▶ Work task: The word "Left" marks the lines to find; copy every such line from the data below.

(Joint position lists)
* * * * * * *

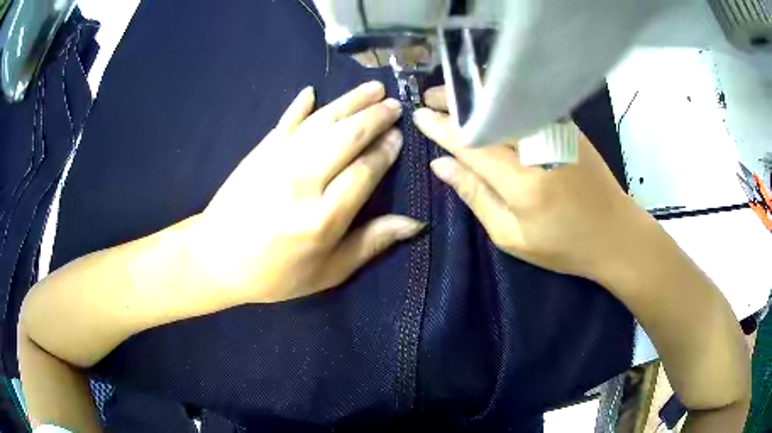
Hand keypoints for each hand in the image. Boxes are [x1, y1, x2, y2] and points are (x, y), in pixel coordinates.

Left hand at [190, 82, 423, 301]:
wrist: (216, 259)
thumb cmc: (275, 274)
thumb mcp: (328, 273)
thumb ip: (371, 244)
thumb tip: (414, 224)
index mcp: (323, 218)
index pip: (365, 170)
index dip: (386, 150)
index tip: (399, 136)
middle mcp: (302, 181)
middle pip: (347, 136)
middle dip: (375, 116)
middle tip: (394, 105)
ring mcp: (278, 160)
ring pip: (322, 121)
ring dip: (350, 101)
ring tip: (373, 88)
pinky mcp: (259, 152)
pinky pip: (285, 122)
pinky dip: (300, 106)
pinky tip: (312, 91)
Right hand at [413, 86, 650, 279]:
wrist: (616, 234)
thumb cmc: (564, 245)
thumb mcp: (512, 237)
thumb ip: (476, 197)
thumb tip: (441, 166)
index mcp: (523, 183)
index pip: (472, 144)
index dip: (442, 128)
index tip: (418, 116)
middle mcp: (540, 148)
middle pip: (490, 113)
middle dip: (456, 101)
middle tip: (430, 96)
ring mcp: (558, 132)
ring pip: (508, 102)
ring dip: (477, 95)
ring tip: (453, 94)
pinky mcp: (569, 127)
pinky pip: (528, 104)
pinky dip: (502, 98)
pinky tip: (488, 100)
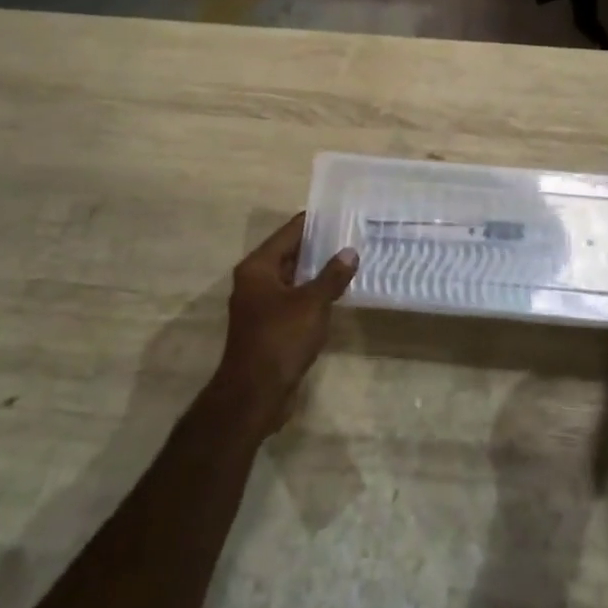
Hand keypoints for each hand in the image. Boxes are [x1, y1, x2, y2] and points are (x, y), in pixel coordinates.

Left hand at [214, 213, 357, 435]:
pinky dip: (313, 293)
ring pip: (294, 277)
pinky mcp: (270, 325)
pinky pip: (295, 299)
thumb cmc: (280, 340)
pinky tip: (338, 292)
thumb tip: (349, 252)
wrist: (254, 395)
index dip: (315, 222)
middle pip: (290, 252)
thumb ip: (332, 276)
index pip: (290, 232)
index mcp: (258, 267)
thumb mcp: (311, 304)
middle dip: (320, 245)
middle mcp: (255, 280)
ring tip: (351, 260)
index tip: (342, 212)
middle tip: (353, 234)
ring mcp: (261, 304)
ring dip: (318, 271)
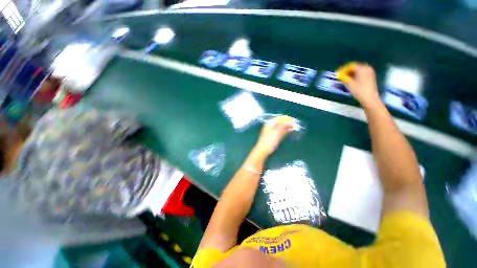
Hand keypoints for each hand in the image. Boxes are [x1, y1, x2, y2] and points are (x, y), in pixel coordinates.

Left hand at [254, 120, 292, 156]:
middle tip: (296, 124)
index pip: (279, 119)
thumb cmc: (269, 140)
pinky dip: (285, 131)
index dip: (286, 119)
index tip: (293, 120)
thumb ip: (284, 126)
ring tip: (295, 128)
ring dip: (287, 127)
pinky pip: (280, 132)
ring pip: (281, 128)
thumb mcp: (277, 132)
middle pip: (280, 123)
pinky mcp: (274, 137)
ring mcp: (272, 132)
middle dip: (287, 123)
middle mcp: (271, 127)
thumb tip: (291, 121)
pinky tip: (290, 131)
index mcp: (269, 124)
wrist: (263, 150)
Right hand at [337, 63, 381, 108]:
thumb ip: (343, 77)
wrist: (369, 98)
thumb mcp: (350, 84)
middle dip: (346, 71)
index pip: (350, 66)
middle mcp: (367, 68)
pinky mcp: (370, 76)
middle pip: (354, 67)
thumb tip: (337, 74)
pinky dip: (355, 75)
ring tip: (343, 78)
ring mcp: (369, 72)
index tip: (336, 73)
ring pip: (358, 70)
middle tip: (340, 75)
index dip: (342, 69)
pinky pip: (361, 73)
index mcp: (362, 69)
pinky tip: (350, 79)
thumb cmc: (359, 91)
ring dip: (350, 73)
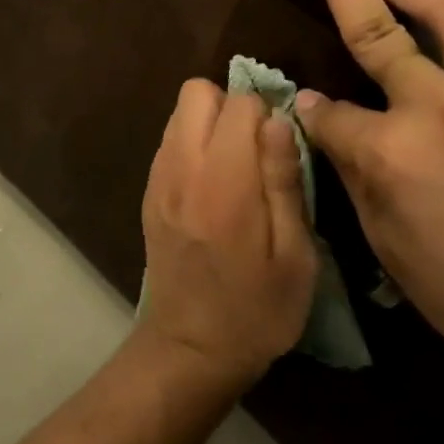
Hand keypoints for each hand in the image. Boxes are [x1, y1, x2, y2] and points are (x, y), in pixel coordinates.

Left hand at [139, 80, 318, 394]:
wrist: (190, 350)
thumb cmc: (257, 311)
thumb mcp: (294, 254)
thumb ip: (284, 180)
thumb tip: (277, 120)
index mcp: (223, 182)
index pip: (239, 103)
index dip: (267, 113)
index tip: (282, 145)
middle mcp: (181, 168)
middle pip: (196, 92)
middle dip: (231, 105)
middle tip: (258, 148)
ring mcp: (158, 180)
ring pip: (179, 114)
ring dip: (210, 123)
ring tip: (238, 166)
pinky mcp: (149, 194)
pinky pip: (170, 143)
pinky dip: (193, 145)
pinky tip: (214, 186)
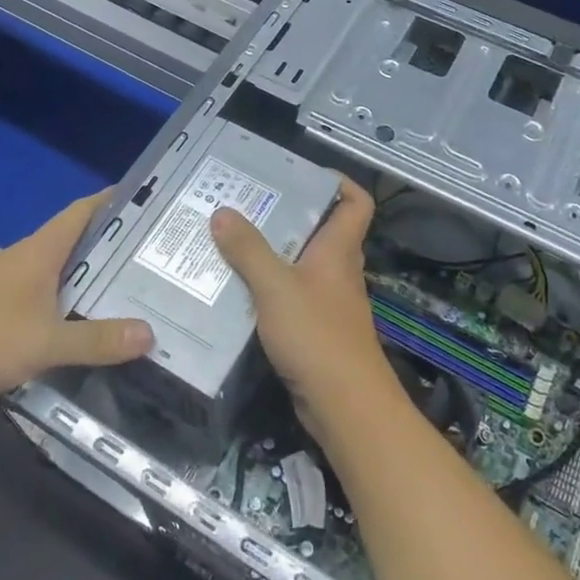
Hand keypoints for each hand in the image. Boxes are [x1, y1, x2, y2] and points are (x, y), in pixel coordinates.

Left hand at [0, 192, 153, 422]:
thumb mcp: (44, 340)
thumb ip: (95, 340)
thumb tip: (149, 334)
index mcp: (38, 252)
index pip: (82, 213)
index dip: (113, 202)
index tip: (148, 201)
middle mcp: (23, 265)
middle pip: (75, 247)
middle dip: (112, 252)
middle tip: (155, 263)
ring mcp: (4, 294)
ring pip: (57, 283)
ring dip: (88, 289)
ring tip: (130, 302)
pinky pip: (40, 314)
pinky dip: (64, 320)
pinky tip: (82, 341)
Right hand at [210, 178, 394, 440]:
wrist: (344, 405)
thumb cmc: (317, 335)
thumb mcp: (276, 286)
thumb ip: (248, 250)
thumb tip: (222, 212)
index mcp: (338, 250)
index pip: (356, 203)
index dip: (340, 183)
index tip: (304, 174)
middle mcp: (338, 271)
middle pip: (321, 232)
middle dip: (289, 216)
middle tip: (248, 205)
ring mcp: (329, 303)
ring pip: (302, 266)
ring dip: (273, 255)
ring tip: (232, 242)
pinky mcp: (316, 331)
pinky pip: (291, 298)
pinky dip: (268, 290)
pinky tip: (236, 291)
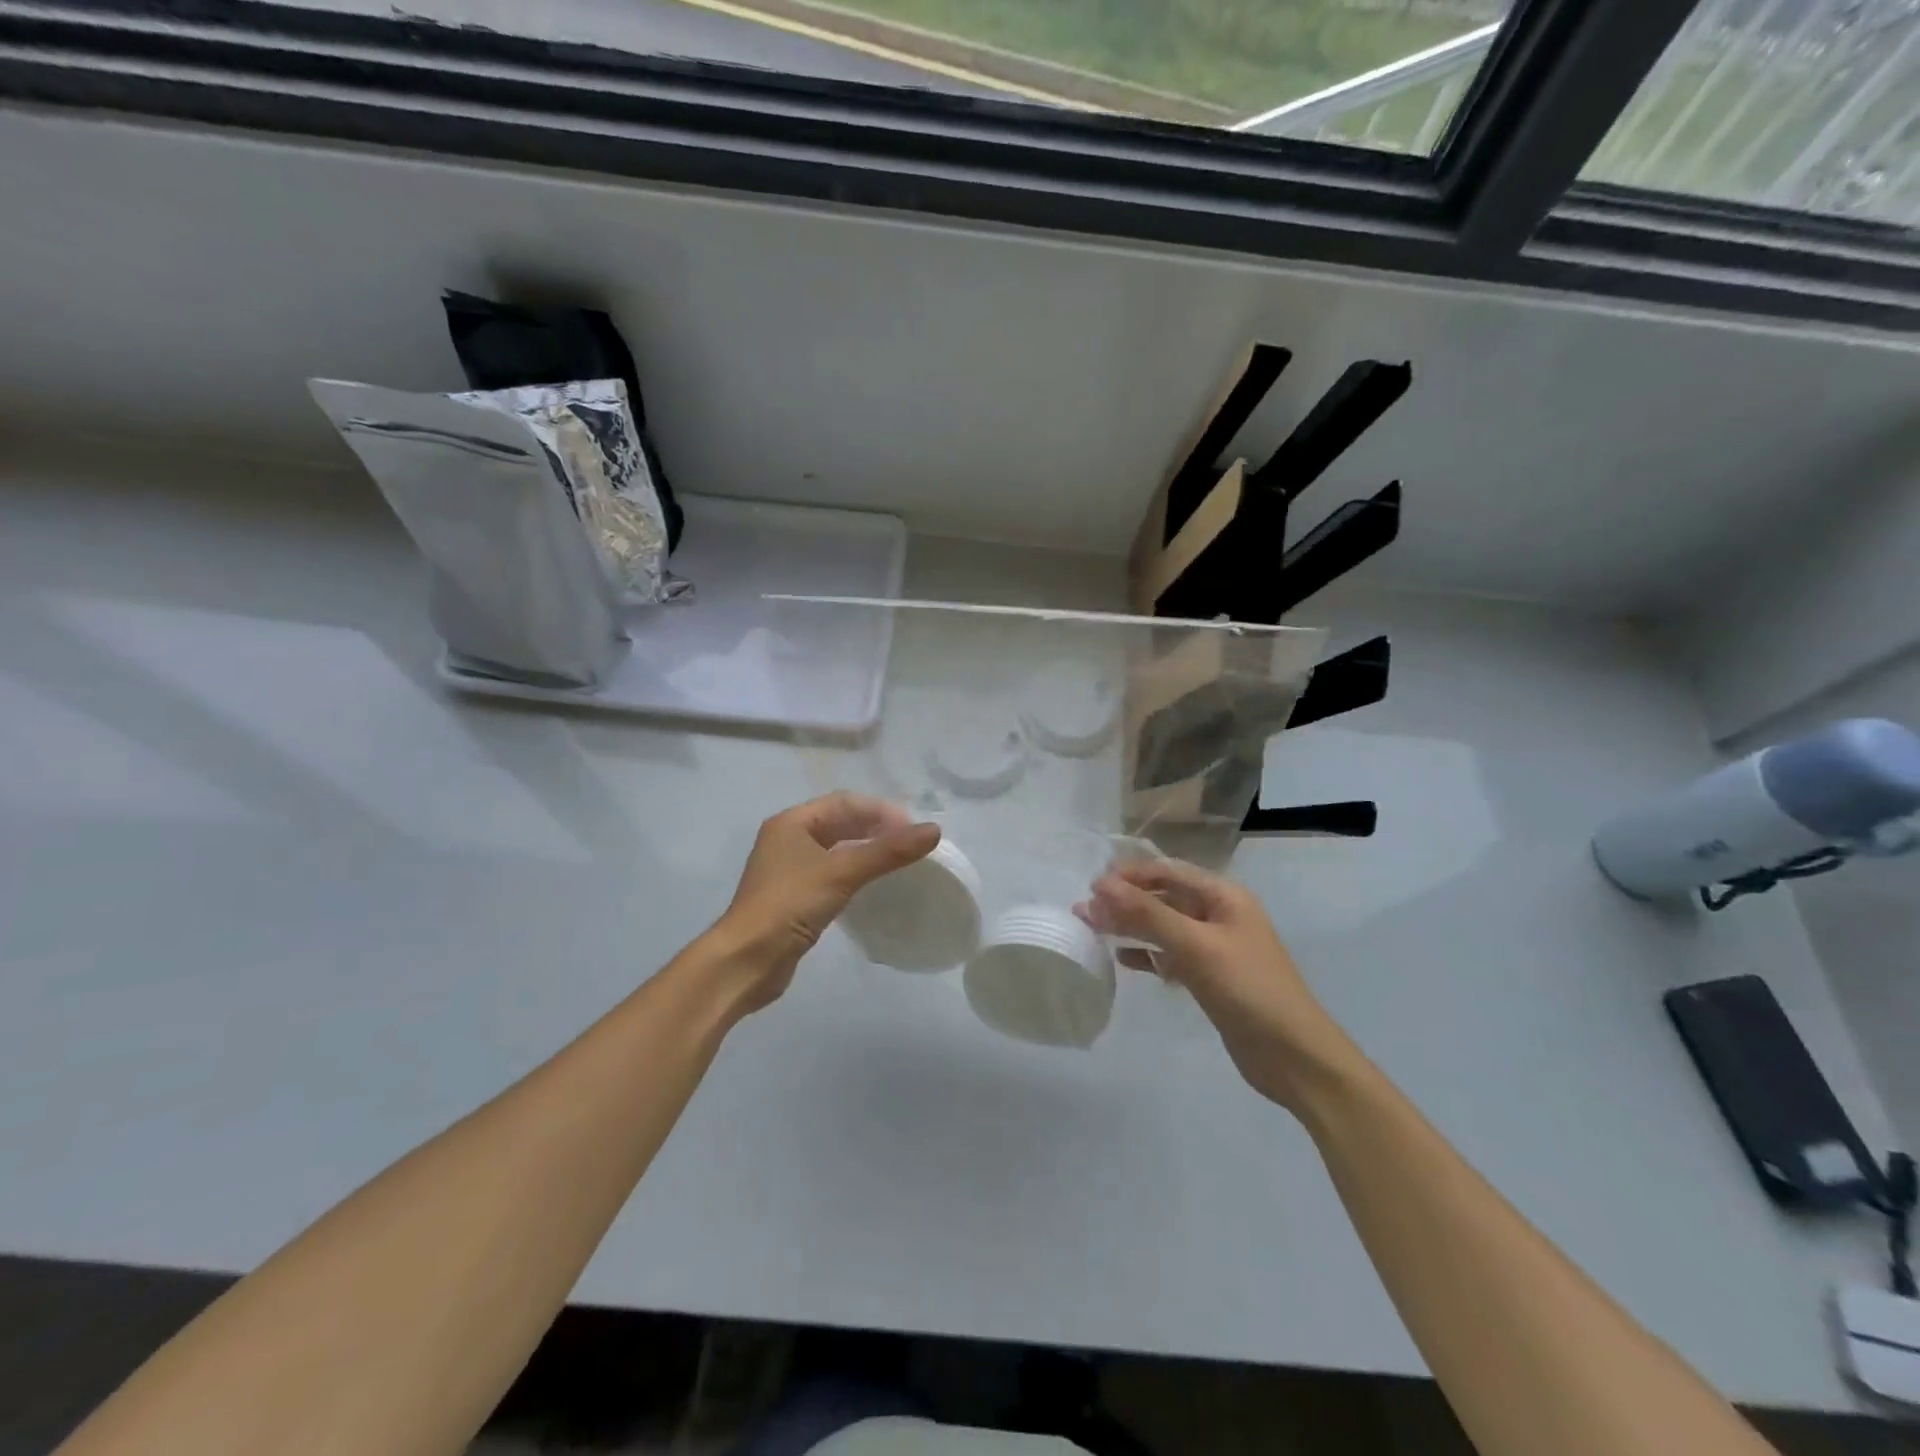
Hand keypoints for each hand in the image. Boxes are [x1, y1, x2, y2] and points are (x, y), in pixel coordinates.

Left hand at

* * * * * * *

▶ Solution for this exercise:
Left hand at [190, 82, 423, 301]:
Left hand at [214, 213, 357, 435]:
Left hand at [254, 120, 292, 156]:
Left hand at [139, 80, 318, 394]:
Left hand at [0, 192, 153, 422]:
Left hand at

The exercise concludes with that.